TUGAS A
Jawab pertanyaan berikut berdasarkan kutipan tentang lahirnya aliran teologi Islam.
(i) Kelompok khawarij disebut sebagai aliran teologi pertama yang terfokus pada persoalan apa?
(ii) Apa nama kelompok yang tetap setia pada Ali?
(iii) Menurut kelompok Mu’tazilah, apa status pelaku dosa besar?
TUGAS B
Tuliskan kembali secara persis bagian dari kutipan tentang lahirnya aliran teologi Islam, mulai dari "Setelah pihak Mu’awiyah" dan terus sampai "sikap beliau.".
TUGAS C
Lanjutkan kutipan tentang lahirnya aliran teologi Islam dari kalimat terakhirnya.

KUTIPAN TERPILIH
○ ○ ○

Setelah pihak Mu’awiyah
terdesak, maka digaungkanlah arbitrase untuk mengakhiri perselisihan
yang terjadi antara kedua belah pihak. Perdamaian yang semula direncanakan
untuk menyelesaikan konflik pihak Ali dan Mu’awiyah ternyata merugikan pihak
Ali. Terhadap masalah ini, Ali hanya menerima arbitrase yang curang dan
merugikan pihaknya sehingga melahirkan barisan yang pro dan kontra terhadap
sikap beliau.
Sebagian barisan Ali mengasingkan
diri sebagai protes terhadap ketidaksetujuan mereka terhadap arbitrase
yang dihasilkan oleh pihak Mu’awiyah dan pihak Ali. Kelompok inilah yang
kemudian dikenal dengan kelompok khawarij, kelompok ini merupakan aliran
teologi pertama yang terfokus dalam persoalan politik. Agama hanya dijadikan
legitimasi pemahaman dan doktrin mereka sehingga mereka memunculkan istilah
“kafir”. Kelompok ini kemudian menghukum kafir barisan Mu’awiyah, Ali, Abu Musa
al-Ay’ari, Amr bin Ash dan semua pihak yang pro terhadap arbitrase.[10]
Seiring dengan ini muncul pula kelompok yang tetap setia pada Ali yang
kemudian disebut kelompok Syi’ah. Kelompok syi’ah ini sebagai tandingan
terhadap kelompok Mu’awiyah dan kelompok Khawarij.
Doktrin tuduhan kafir terhadap
pelaku dosa besar didoktrinkan oleh pihak khawarij yang disertai oleh
gerakan-gerakan politis mendapat reaksi pertentangan faham oleh sebagian
kalangan muslim yang dikenal dengan kelompok murji’ah. Menurutnya pelaku
dosa besar tidaklah kafir tetapi tetap mukmin. Masalah dosanya diserahkan
kepada Allah apakah akan diampuni atau tidak.[11]
Respon selanjutnya muncul pula
dari kelompok lainnya yang dikenal dengan Mu’tazilah. Kelompok ini terkesan pasif dan tidak
mengambil bagian dalam hal menentukan persoalan teologi yang murni muncul dari
konsfirasi politik ketika itu. Menurut kelompok ini bahwa pelaku dosa besar
tidaklah mukmin dan tidak pula kafir melainkan hanya muslim saja.[12]
Maka dalam waktu yang tidak terlalu lama muncul ketiga aliran tersebut di atas.

○ ○ ○

Entri data tersimpan

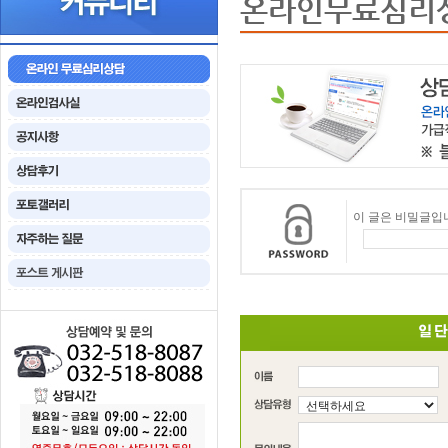
온라인무료심리
이 글은 비밀글입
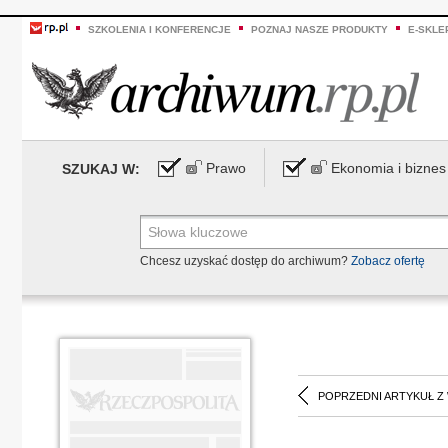
SZKOLENIA I KONFERENCJE
POZNAJ NASZE PRODUKTY
E-SKLE
Prawo
Ekonomia i biznes
SZUKAJ W:
Chcesz uzyskać dostęp do archiwum?
Zobacz ofertę
POPRZEDNI ARTYKUŁ Z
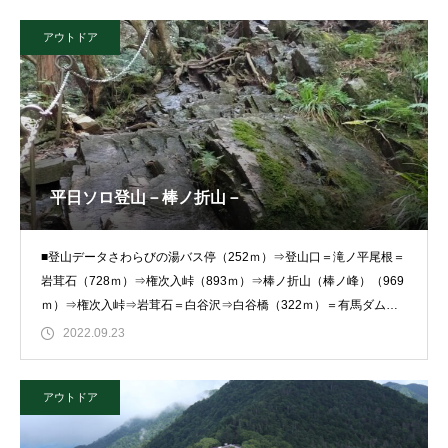
アウトドア
平日ソロ登山－棒ノ折山－
■登山データさわらびの湯バス停（252ｍ）⇒登山口＝滝ノ平尾根＝
岩茸石（728ｍ）⇒権次入峠（893ｍ）⇒棒ノ折山（棒ノ峰）（969
ｍ）⇒権次入峠⇒岩茸石＝白谷沢⇒白谷橋（322ｍ）＝有馬ダム＝
さ
2022.09.23
アウトドア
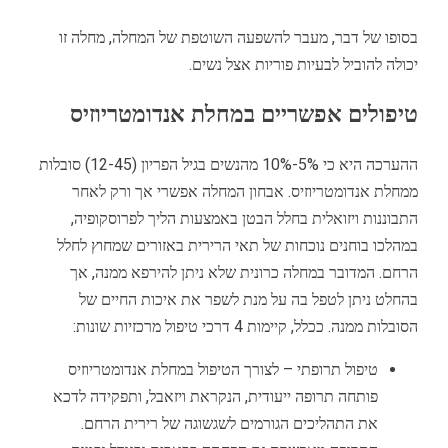
בסופו של דבר, מעבר להשפעה השוטפת של המחלה, מחלה זו
יכולה להוביל לבעיות פוריות אצל נשים.
טיפולים אפשריים במחלת אנדומטריוזיס
ההערכה היא כי 5%-10% מהנשים בגיל הפריון (12-45) סובלות
ממחלת אנדומטריוזיס. אבחון המחלה אפשרי אך ורק לאחר
התבוננות ויזואלית בחלל הבטן באמצעות הליך לפרוסקופיה,
במהלכו בוחנים נוכחות של תאי הרירית באזורים שמחוץ לחלל
הרחם. המדובר במחלה כרונית שלא ניתן להירפא ממנה, אך
בהחלט ניתן לטפל בה על מנת לשפר את איכות החיים של
הסובלות ממנה. ככלל, קיימות 4 דרכי טיפול מרכזיות שונות:
טיפול תרופתי – לצורך הטיפול במחלת אנדומטריוזיס
פותחה תרופה ייעודית, הנקראת ויזאבל, ותפקידה לדכא
את התהליכים הגורמים לשגשוגה של רירית הרחם.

○ ○ ○

KOLOM JAWABAN A
(i) Persoalan politik.
(ii) Kelompok Syi’ah.
(iii) Pelaku dosa besar tidaklah mukmin dan tidak pula kafir, melainkan hanya muslim saja.

KOLOM JAWABAN B
Setelah pihak Mu’awiyah
terdesak, maka digaungkanlah arbitrase untuk mengakhiri perselisihan
yang terjadi antara kedua belah pihak. Perdamaian yang semula direncanakan
untuk menyelesaikan konflik pihak Ali dan Mu’awiyah ternyata merugikan pihak
Ali. Terhadap masalah ini, Ali hanya menerima arbitrase yang curang dan
merugikan pihaknya sehingga melahirkan barisan yang pro dan kontra terhadap
sikap beliau.

KOLOM JAWABAN C
Aliran
Mu’tazilah yang pasif dan tidak masuk ke dalam persoalan politik praktis tetapi
lebih terkonsentrasi pada persoalan ibadah dan keilmuan cukup ampuh menanamkan
fondasi doktrin yang kuat sehingga pada masa bani Abbasiyah paham ini menjadi
jaya. Bahkan pada masa khalifah al-Makmun paham ini dijadikan mazhab resmi
negara yang bersifat authoritathive. Kesempatan ini
digunakan oleh para tokoh Mu’tazilah untuk semakin meluaskan pahamnya kepada
kaum muslimin bahkan mereka sampai melakukan pemaksaan. Dengan dukungan
al-Makmun para ulama dan pejabat dipaksa berfaham Mu’tazilah.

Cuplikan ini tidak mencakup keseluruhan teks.